The economy isn't fixed yet, say Wall Streeters
Weak financial regulation and a flood of money in the system pose hidden dangers, experts contend.
NEW YORK (Fortune) -- The economy may be showing signs of life, but that doesn't mean the financial system is fixed or healthy growth has returned, according to a panel of high-profile Wall Street figures who gathered the night before the latest GDP numbers were announced.
For one thing, the government is unlikely to pass regulation that effectively regulates the financial-services industry, short seller Jim Chanos said Wednesday.
While the new administration came in "guns blazing," legislation has been too slow to emerge in the wake of the financial crisis, said Chanos, founder of the Kynikos Associates hedge fund, during a discussion on the future of markets hosted by the New York Historical Society. Chanos added that as more days ticked by, the urgency to regulate large financial institutions would pass.
"Ink will be spilled... but at the end of the day there will not be teeth in most of it," Chanos said, adding that any laws passed will likely be watered down to a point of meaninglessness.
He also referred to the Senate as the place "where interesting things go to die."
Chanos' remarks reflected the sometimes pessimistic tone of the group, which included Leon Cooperman, chief of the hedge fund Omega Advisors; James Grant, author of "Grant's Interest Rate Observer;" Lewis Sanders, former CEO of AllianceBernstein (AB); and moderator Byron Wien, vice chairman of Blackstone Advisory Services.
While the four men range from liberal to conservative, reluctantly bullish to deeply bearish, they agreed on one thing. They're worried about Washington's stewardship of the economy, ranging from the Federal Reserve's reluctance to draw down the flood of money it injected into the economy, coupled with legislative inaction on key issues including financial regulation.
Chanos, who has been meeting with officials in Washington since the financial crisis began to unfold, said that he advocates more aggressive financial-services regulation. But he predicted that Congress would push hard on the consumer-protection side, and less so on the other proposals that have been discussed to address things like too-big-to-fail banks, inadequate capital cushions, and derivatives.
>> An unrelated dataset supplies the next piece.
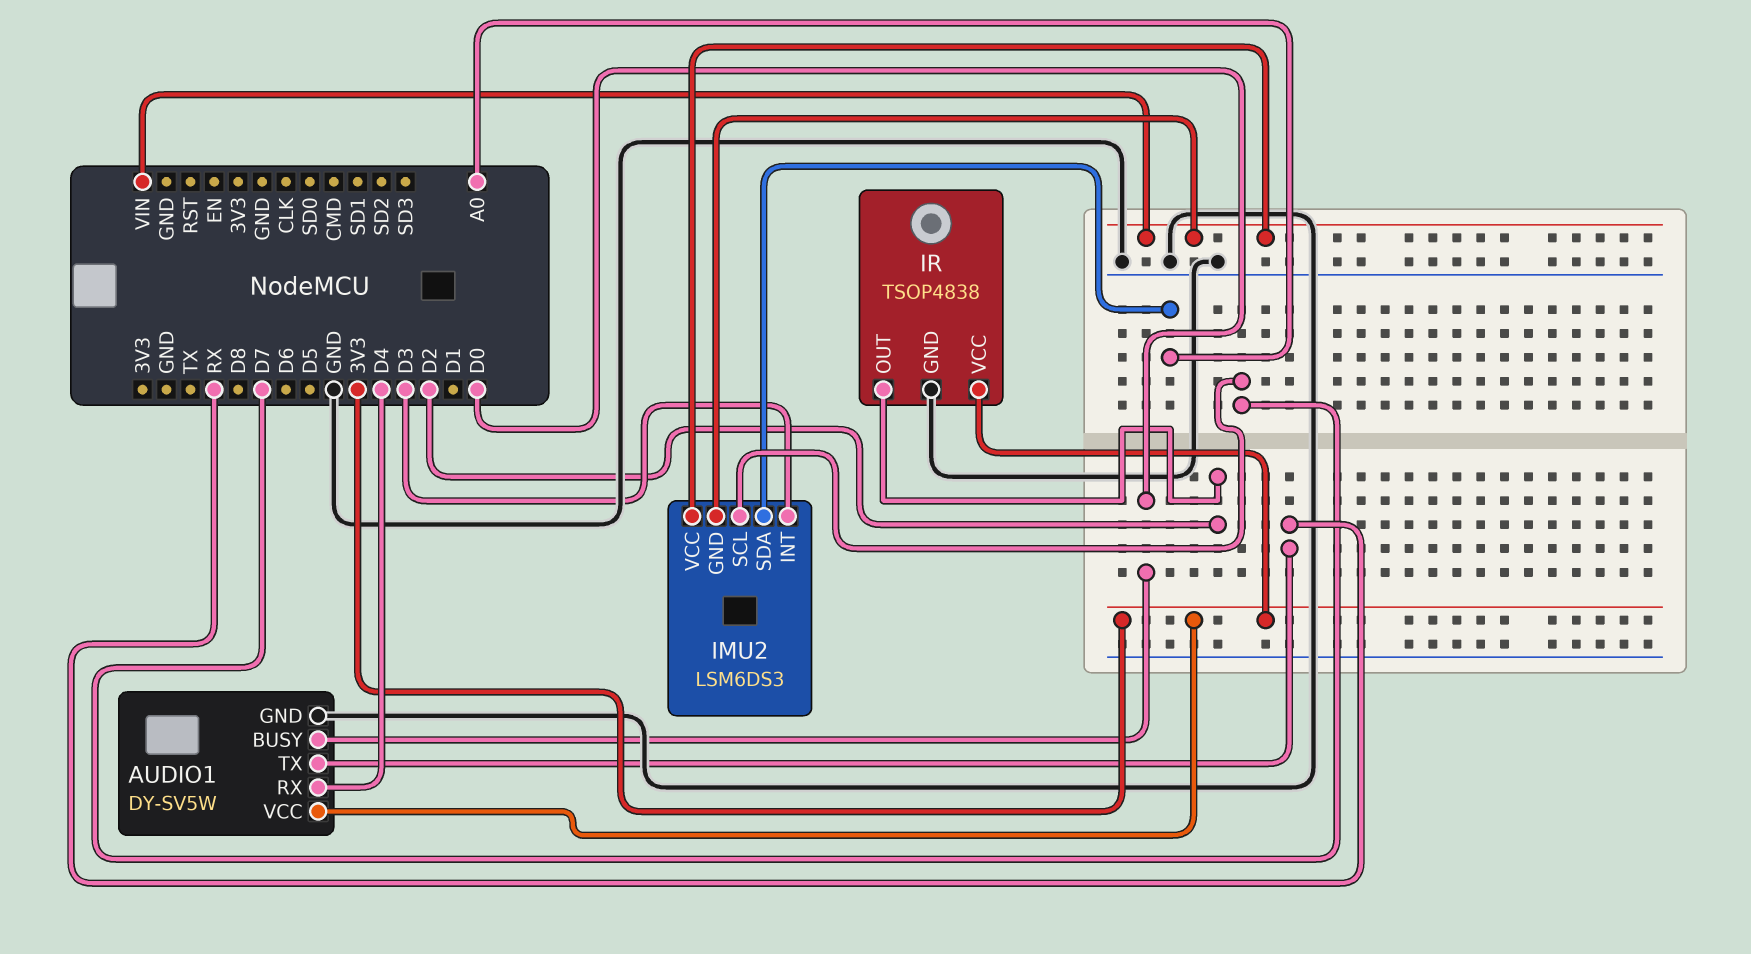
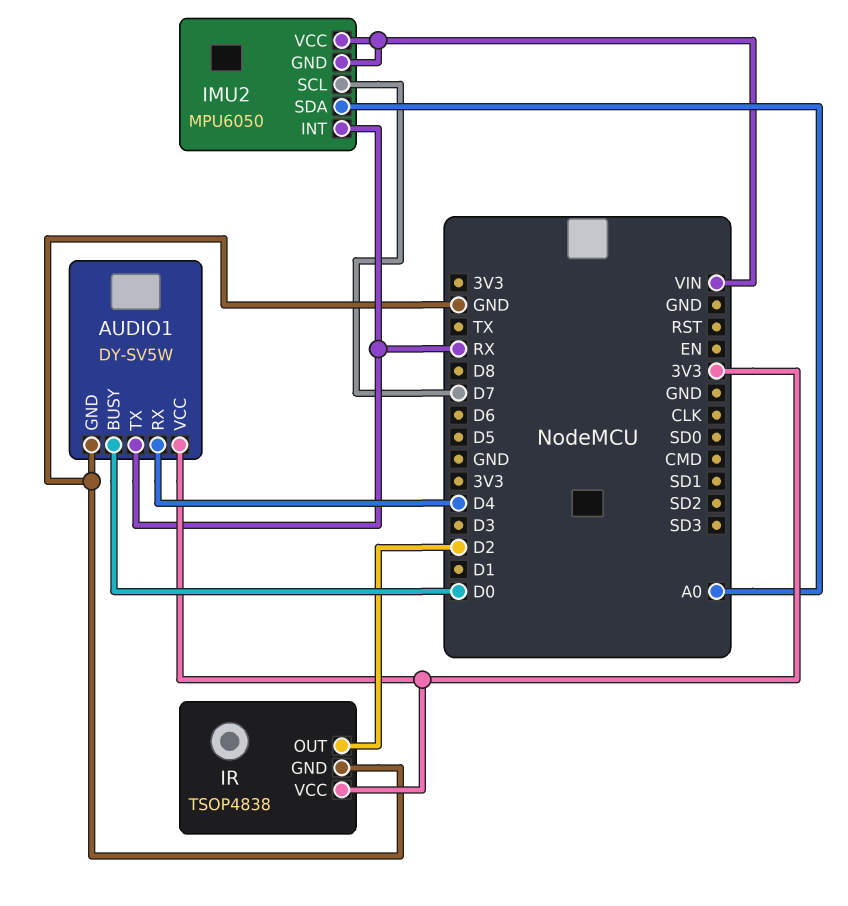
IMU2: LSM6DS3 -> MPU6050
IMU2 pin INT: D3 -> RX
By midterm elections next year, he said that officials will likely be hoping that the pressure to reform the financial system would "just go away."
"Washington, D.C., is an island surrounded by reality," said Cooperman. He told the audience that the Federal Reserve is creating a speculative environment by keeping interest rates so low.
Since the return on savings is so low right now, Cooperman said that people would be tempted to move their money into riskier assets with higher yields, like junk bonds, and that this was not necessarily a good thing.
On the topic of inflation, most panelists said it would be a worry in the future, with Cooperman and Chanos saying that they would not hold long-term government debt, and that they would in general reduce their exposure to Treasurys.
Sanders said that over the next few years Treasurys and municipal bonds would become among the lowest-returning asset classes in the world.
But Grant reminded the audience the definition of inflation should be much broader than higher prices for goods and services. Inflation, he said, is simply too much money in the system, of which rising prices can be a symptom.
Given the fact that the Fed has already increased its balance sheet by "a cool trillion dollars," Grant said that inflation is here.
The government has so narrowly defined inflation, going so far as to remove key consumer goods like food and energy out of what constitutes the core Consumer Price Index number, that it is difficult to use the CPI to truly measure inflation. There was recently inflation, he argued, when excess money in the system pushed up prices for things like real estate and fuel.